===== Records supplied =====

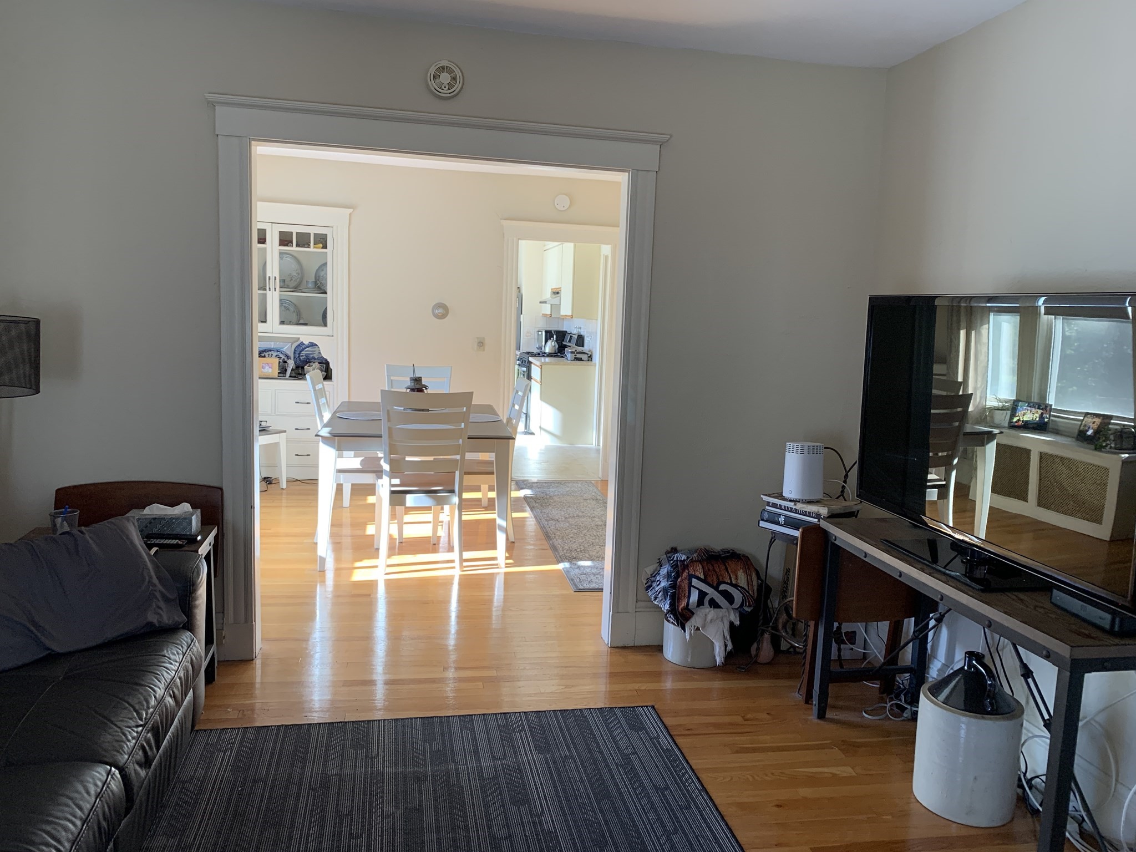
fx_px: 853
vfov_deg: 53.1
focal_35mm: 26
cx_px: 568
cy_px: 426
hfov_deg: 67.3
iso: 100
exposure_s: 1/89
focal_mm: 4.25
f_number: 1.8
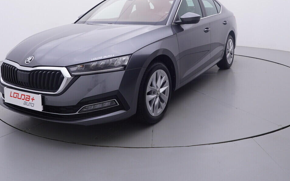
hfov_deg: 55.6
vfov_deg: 35.4
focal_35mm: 35
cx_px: 156
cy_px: 38
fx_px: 275
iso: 200
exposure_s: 1/80
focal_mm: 15
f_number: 5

=====

# [What is being asked]
Produce a verbatim copy of all records, minus pictures.

# [Solution for this task]
fx_px: 853
vfov_deg: 53.1
focal_35mm: 26
cx_px: 568
cy_px: 426
hfov_deg: 67.3
iso: 100
exposure_s: 1/89
focal_mm: 4.25
f_number: 1.8
hfov_deg: 55.6
vfov_deg: 35.4
focal_35mm: 35
cx_px: 156
cy_px: 38
fx_px: 275
iso: 200
exposure_s: 1/80
focal_mm: 15
f_number: 5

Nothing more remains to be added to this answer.